É por isso que bato no peito com muito orgulho,
E meu olhar, quando medito, brilha de emoção,
Pois nunca haverá um tempo como meu tempo:
O tempo que eu vivo para iniciar.

sábado, 28 de março de 2015

Retorno




Às vezes as pessoas dizem:
"Queria retornar no tempo
A certo ponto do passado
A fim de corrigir meu erro".

Ledo engano: não é preciso.
Deus sabe nossas demandas,
E traz o passado de volta,
Dizendo: "Tente de novo".

Ele recria circunstâncias
Ponto por ponto vividas
Para entendermos os erros
Como rascunhos de escolhas.

Quando menos percebemos,
Estamos nos mesmos lugares,
Com as mesmas pedras nas mãos,
Só que agora mais humanos,

Em fausto e eterno retorno,
Até que nos sumam dos sonhos
As marcas sombrias e incômodas
De que errávamos ali.

sexta-feira, 27 de março de 2015

Herança



Meu nome é pronunciado
sempre que palavras minhas
- organizadas por meu fígado
e arremessadas entre meus dentes -
resistem na superfície
das ondas de informação.

Meu nome permanecerá
quando o sangue estancar nas veias
e o que me define for morar
no lado escuro da Lua.

A você não deixarei
nem nome nem sangue de meu,
nem cantilenas alquebradas
que em nada me lembrarão.

O melhor do meu patrimônio
- seu, desde sempre e já -
é o livre e intemporal acesso,
palavra por palavra e além,
às clareiras da selva sem mapa
que julgam formar meu jardim.

sábado, 14 de março de 2015

Você é Bach?



Acaso você é o autor
Da Missa em si menor?

Acaso você que escreveu
Sobre os amores de Romeu?

Vem de seu pincel a divisa
Dos traços da Mona Lisa?

Sai de seu panteão algo à altura
Do Cavaleiro da Triste Figura?

Algo de seu ficou inscrito
Nalguma pirâmide do Egito?

Se a sua resposta é sim,
Minha busca chegou ao fim.

Se a resposta é negativa,
Deixe-me viver.

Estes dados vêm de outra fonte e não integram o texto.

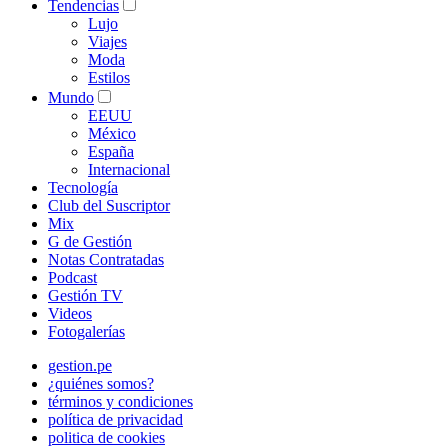
Tendencias
Lujo
Viajes
Moda
Estilos
Mundo
EEUU
México
España
Internacional
Tecnología
Club del Suscriptor
Mix
G de Gestión
Notas Contratadas
Podcast
Gestión TV
Videos
Fotogalerías
gestion.pe
¿quiénes somos?
términos y condiciones
política de privacidad
politica de cookies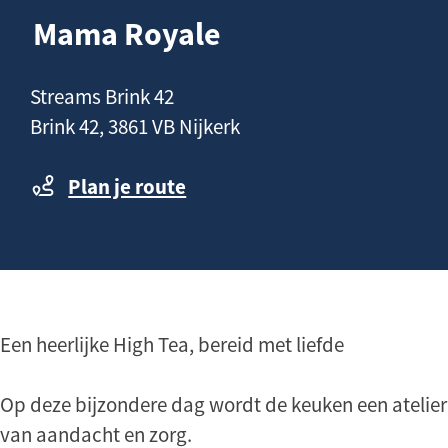
n
a
Mama Royale
h
g
o
e
C
Streams Brink 42
u
o
Brink 42, 3861 VB Nijkerk
d
n
t
Plan je route
a
c
t
Een heerlijke High Tea, bereid met liefde
Op deze bijzondere dag wordt de keuken een atelier
van aandacht en zorg.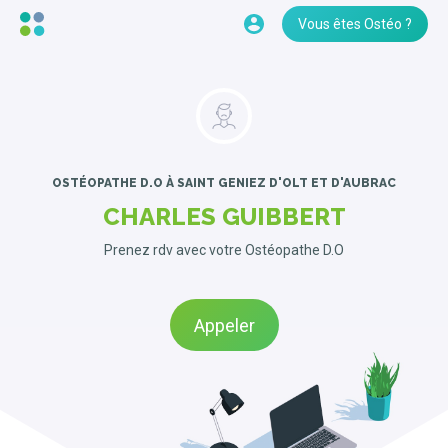
Vous êtes Ostéo ?
OSTÉOPATHE D.O
À SAINT GENIEZ D'OLT ET D'AUBRAC
CHARLES GUIBBERT
Prenez rdv avec votre Ostéopathe D.O
Appeler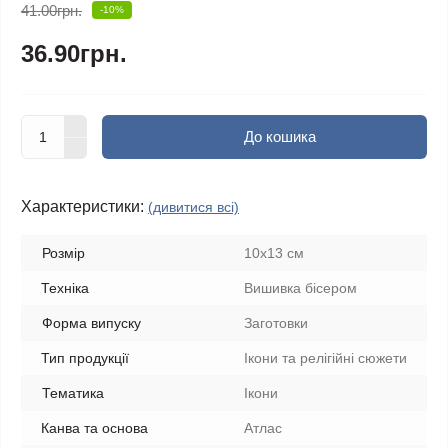
41.00грн.
-10%
36.90грн.
До кошика
Характеристики:
(дивитися всі)
Розмір
10x13 см
Техніка
Вишивка бісером
Форма випуску
Заготовки
Тип продукції
Ікони та релігійні сюжети
Тематика
Ікони
Канва та основа
Атлас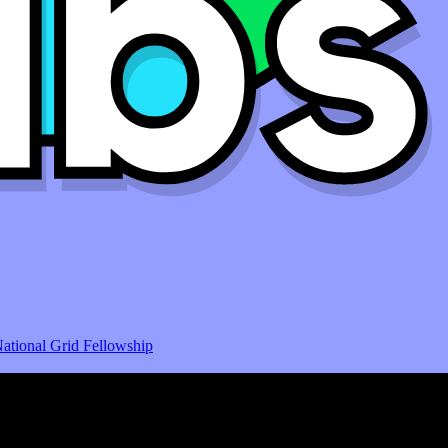
ational Grid Fellowship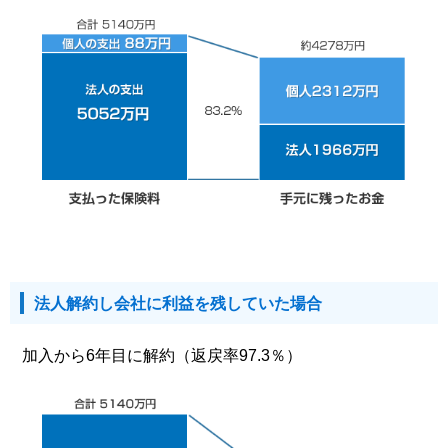
法人解約し会社に利益を残していた場合
加入から6年目に解約（返戻率97.3％）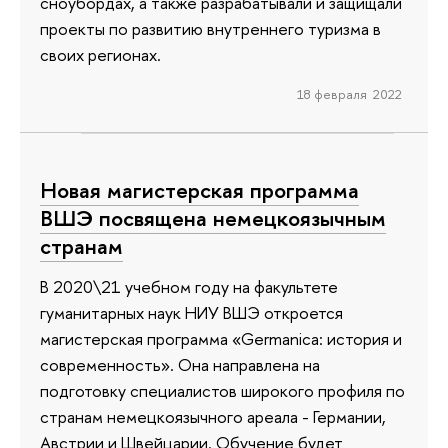
сноубордах, а также разрабатывали и защищали
проекты по развитию внутреннего туризма в
своих регионах.
18 февраля 2022
Новая магистерская программа
ВШЭ посвящена немецкоязычным
странам
В 2020\21 учебном году на факультете
гуманитарных наук НИУ ВШЭ откроется
магистерская программа «Germanica: история и
современность». Она направлена на
подготовку специалистов широкого профиля по
странам немецкоязычного ареала - Германии,
Австрии и Швейцарии. Обучение будет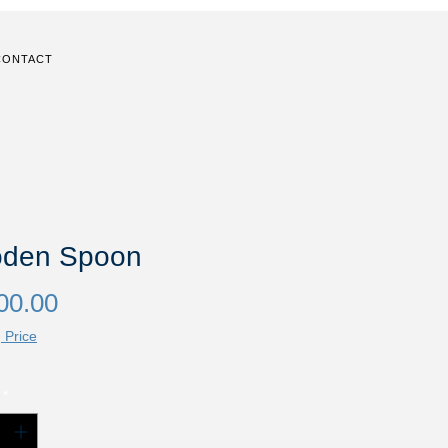
CONTACT
den Spoon
Price
00.00
 Price
*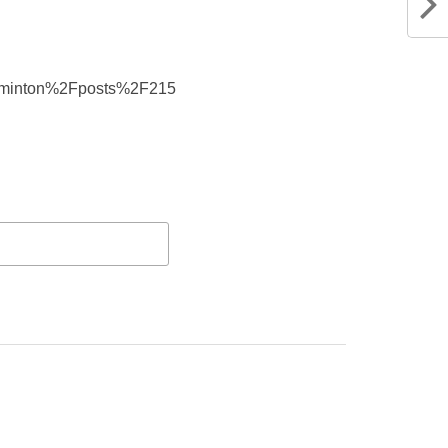
adminton%2Fposts%2F215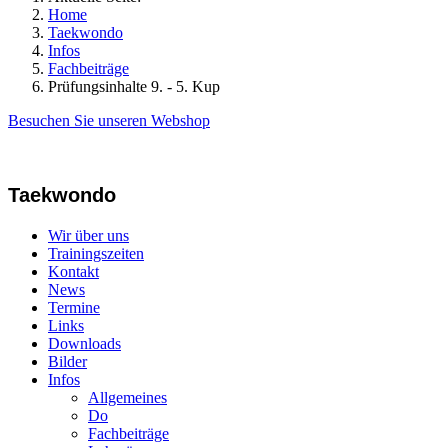
Home
Taekwondo
Infos
Fachbeiträge
Prüfungsinhalte 9. - 5. Kup
Besuchen Sie unseren Webshop
Taekwondo
Wir über uns
Trainingszeiten
Kontakt
News
Termine
Links
Downloads
Bilder
Infos
Allgemeines
Do
Fachbeiträge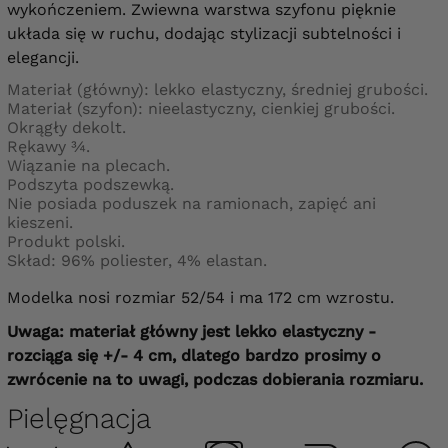
wykończeniem. Zwiewna warstwa szyfonu pięknie
układa się w ruchu, dodając stylizacji subtelności i
elegancji.
Materiał (główny): lekko elastyczny, średniej grubości.
Materiał (szyfon): nieelastyczny, cienkiej grubości.
Okrągły dekolt.
Rękawy ¾.
Wiązanie na plecach.
Podszyta podszewką.
Nie posiada poduszek na ramionach, zapięć ani
kieszeni.
Produkt polski.
Skład: 96% poliester, 4% elastan.
Modelka nosi rozmiar 52/54 i ma 172 cm wzrostu.
Uwaga: materiał główny jest lekko elastyczny -
rozciąga się +/- 4 cm, dlatego bardzo prosimy o
zwrócenie na to uwagi, podczas dobierania rozmiaru.
Pielęgnacja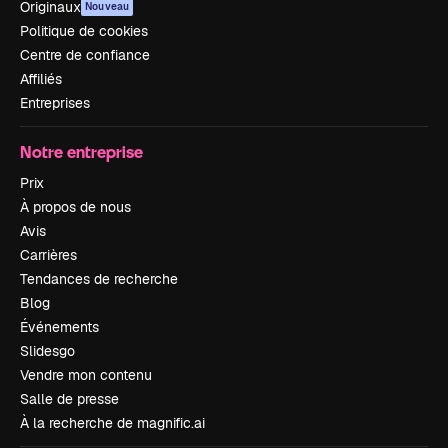
Originaux
Nouveau
Politique de cookies
Centre de confiance
Affiliés
Entreprises
Notre entreprise
Prix
À propos de nous
Avis
Carrières
Tendances de recherche
Blog
Événements
Slidesgo
Vendre mon contenu
Salle de presse
À la recherche de magnific.ai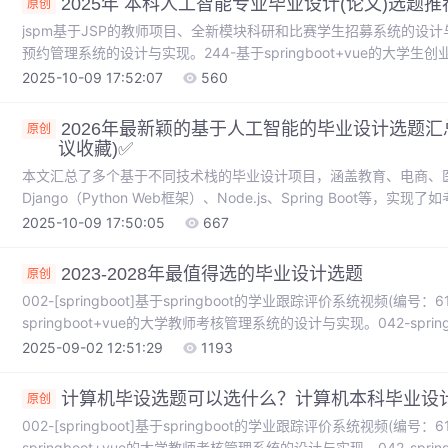
2025年 本科人工智能专业毕业设计(论文)选题推
原创
jspm基于JSP的教师项目、全新模块科研和比赛学生招募系统的设计与实现
预约管理系统的设计与实现。244-基于springboot+vue的大学生
餐系统的设计与实现（springboot）150-爬虫基于网页开发和
2025-10-09 17:52:07
560
304-基于Spring Boot的企业客源关系管理系统的设计与实现。148-
与实现。
2026年最新颖的基于人工智能的毕业设计选题汇
原创
议收藏)✅
本文汇总了多个基于不同技术栈的毕业设计项目，涵盖教育、电商、
Django（Python Web框架）、Node.js、Spring Boot
等智能应用。项目涉及数据分析、可视化、爬虫等技术，展现了Web
2025-10-09 17:50:05
667
2023-2028年最值得选的毕业设计选题
原创
002-[springboot]基于springboot的学业跟踪评价系统视频(编号：61317
springboot+vue的大学教师考核管理系统的设计与实现。042-sprin
理系统的设计与实现。186_springboot基于springboot的一个
2025-09-02 12:51:29
1193
springboot基于springboot的青少年心理健康教育网站的设计与实现
计算机毕设选题可以选什么？计算机本科毕业设
原创
002-[springboot]基于springboot的学业跟踪评价系统视频(编号：61317
springboot+vue的大学教师考核管理系统的设计与实现。042-sprin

E viva!

domingo, 8 de março de 2015

Sincronia das mônadas





Quando Deus permitiu que eu sondasse,
do ínfimo ao descomunal,
todos os setores da existência,
conhecesse cada combinação química,
cada partícula e cada conjunto,
que forma riqueza sólida,
orgânica, viva, inteligente, sistêmica;
quando Deus permitiu que acessasse
todas as almas havidas,
todas as almas futuras,
cada um dos corpos que as abrigasse,
cada uma das famílias que as conhecesse,
cada laço de relação que produzissem;
quando Deus permitiu que fruísse
de todo o conhecimento e toda a experiência,
de todo olhar e toda ação de sentido de cada ser
em sua construção limitada entre nascença e morte;
quando Deus colocou à minha disposição
todas as verdades e belezas
de todos os tempos, passados ou futuros,
de todos os planetas e galáxias do universo,
e mais de todos os universos possíveis
e, se não fosse já suficiente,
de todos os que se possam imaginar
por um espírito supostamente sem freios,
ou quaisquer outros que se pudessem buscar
em pensamentos e informações dentro ou fora do existente;
quando Deus assim o fez e sua voz
bradou, tonante: "- Faz tua escolha, rapaz!",
escolhi só três coisas:



ser dividido contigo na mitose do caldo primordial;
estar neste momento, neste lugar e deste jeito beijando teus lábios;
fugir nalgum dia do futuro como raio de luz
formado de minha e tua energia
pelos confins do infinito.



quarta-feira, 21 de janeiro de 2015

Família


Vi quatro homens ocupando
dois velhos colchões sobre a grama
e a terra do viaduto,
barranco do Minhocão.

Dentro de cada um deles,
havia um coração.

Dentro de cada coração
havia três companheiros
trocando bitucas molhadas
e algum café muito ralo.

Vi uma moça perfeita,
dentes e unhas afiados,
destoando de pai e mãe,
namorado, irmão e cachorro.

Dentro de sua mente
havia pai e mãe, namorado,
irmão, cachorro, inimiga,
chefe, shopping, cartão de crédito,
programa de TV e celular de ponta,
cada qual em sua posição,
ou mais ou menos isso.

Em seu coração,
não havia ninguém.

domingo, 18 de janeiro de 2015

Superlua




A Lua gigantesca na janela.
Um livro aberto em versos eloquentes.
Um cobertor e um chocolate quente.
O silêncio mais sugere que flagela.

Estouro de pipoca na panela.
Vontade de levar pipoca aos dentes.
Resquícios de parceiros hoje ausentes.
Vontade de limpá-los na flanela.

Paredes condizentes com desejos
Tamanhos, incabíveis no organismo.
Telhados frágeis, prestes a explodir.

A luz da Lua mostra ao ser que ri
O amor, escancarando seu cinismo...
...e eu olho da janela e nada vejo.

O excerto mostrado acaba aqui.